A composite view of a complete set of Japanese sword fittings (koshirae 拵) for a long sword (katana 刀) with a full length wooden blade (sunagi).  The theme of the koshirae is influenced by the Province of Hizen (肥前國).  Forged iron (tetsu 鉄) hand guard (tsuba 鐔) while unsigned (mumei 無銘) is a work of the Jakushi (杓子) School based in the port city of Nagasaki (長崎) in Hizen Province.

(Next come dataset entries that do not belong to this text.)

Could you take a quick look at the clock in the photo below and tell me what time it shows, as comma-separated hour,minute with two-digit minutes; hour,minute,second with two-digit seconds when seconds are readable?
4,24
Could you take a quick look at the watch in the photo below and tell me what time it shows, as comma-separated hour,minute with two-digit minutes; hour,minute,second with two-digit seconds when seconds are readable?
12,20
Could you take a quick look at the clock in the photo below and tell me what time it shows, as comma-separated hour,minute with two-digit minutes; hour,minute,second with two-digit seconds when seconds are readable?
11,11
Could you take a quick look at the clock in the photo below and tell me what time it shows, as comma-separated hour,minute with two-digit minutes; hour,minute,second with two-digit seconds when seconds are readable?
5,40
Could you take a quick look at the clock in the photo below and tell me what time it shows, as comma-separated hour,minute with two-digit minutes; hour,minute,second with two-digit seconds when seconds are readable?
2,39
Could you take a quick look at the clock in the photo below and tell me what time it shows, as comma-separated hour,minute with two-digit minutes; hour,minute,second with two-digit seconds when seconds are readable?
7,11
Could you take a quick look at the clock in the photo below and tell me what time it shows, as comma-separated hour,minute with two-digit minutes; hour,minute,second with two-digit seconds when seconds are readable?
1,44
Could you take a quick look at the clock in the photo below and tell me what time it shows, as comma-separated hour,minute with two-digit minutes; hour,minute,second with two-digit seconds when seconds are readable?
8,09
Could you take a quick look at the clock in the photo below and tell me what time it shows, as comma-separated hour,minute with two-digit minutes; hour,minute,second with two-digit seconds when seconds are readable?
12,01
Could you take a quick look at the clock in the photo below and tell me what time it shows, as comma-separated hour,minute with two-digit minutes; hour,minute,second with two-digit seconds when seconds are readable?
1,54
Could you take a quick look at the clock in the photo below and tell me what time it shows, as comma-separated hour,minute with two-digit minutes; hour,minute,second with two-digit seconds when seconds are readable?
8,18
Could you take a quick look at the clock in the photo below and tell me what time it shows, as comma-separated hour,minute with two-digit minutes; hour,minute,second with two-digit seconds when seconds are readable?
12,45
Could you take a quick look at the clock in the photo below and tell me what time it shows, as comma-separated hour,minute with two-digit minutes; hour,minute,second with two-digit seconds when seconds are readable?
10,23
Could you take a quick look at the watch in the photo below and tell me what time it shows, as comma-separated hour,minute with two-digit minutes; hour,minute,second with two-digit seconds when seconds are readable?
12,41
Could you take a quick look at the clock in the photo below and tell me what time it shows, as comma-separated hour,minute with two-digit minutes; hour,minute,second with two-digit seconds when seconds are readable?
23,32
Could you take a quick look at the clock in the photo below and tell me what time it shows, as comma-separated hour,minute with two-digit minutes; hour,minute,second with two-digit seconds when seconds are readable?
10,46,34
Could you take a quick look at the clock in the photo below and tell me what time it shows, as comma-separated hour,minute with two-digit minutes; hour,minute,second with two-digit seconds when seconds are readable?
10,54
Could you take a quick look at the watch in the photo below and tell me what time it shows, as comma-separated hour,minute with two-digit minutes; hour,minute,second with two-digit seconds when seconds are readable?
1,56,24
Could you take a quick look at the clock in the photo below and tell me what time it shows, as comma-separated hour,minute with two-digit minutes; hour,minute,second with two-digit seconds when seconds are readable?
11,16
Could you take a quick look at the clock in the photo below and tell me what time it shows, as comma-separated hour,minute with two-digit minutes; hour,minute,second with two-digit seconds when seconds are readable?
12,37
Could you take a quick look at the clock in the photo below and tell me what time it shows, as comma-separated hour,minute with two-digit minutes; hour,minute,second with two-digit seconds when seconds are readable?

The artistic scene on both sides of the tsuba is that of a Chinese style painting made popular during the Ming Dynasty that was exported to southern Japan during the beginning of the Edo Period with the collapse of the Ming Dynasty (1644 CE).  The design is rendered with the inlay of various soft metals on the iron plate which includes gold, silver, and copper.  
The handle (tsuka 柄) is warped in black silk over high quality sting ray skin leather that has been blacken by the application of black lacquered (kuro-urushi 黒漆).  The fuchi-gashira (縁頭) are made of forged iron with soft metal inlays of gold, silver, and copper.  The fuchi is signed (Jakushi 杓子) on its face.  The two-character signature style is consistent with what the Jakushi School used during the late Edo Period.  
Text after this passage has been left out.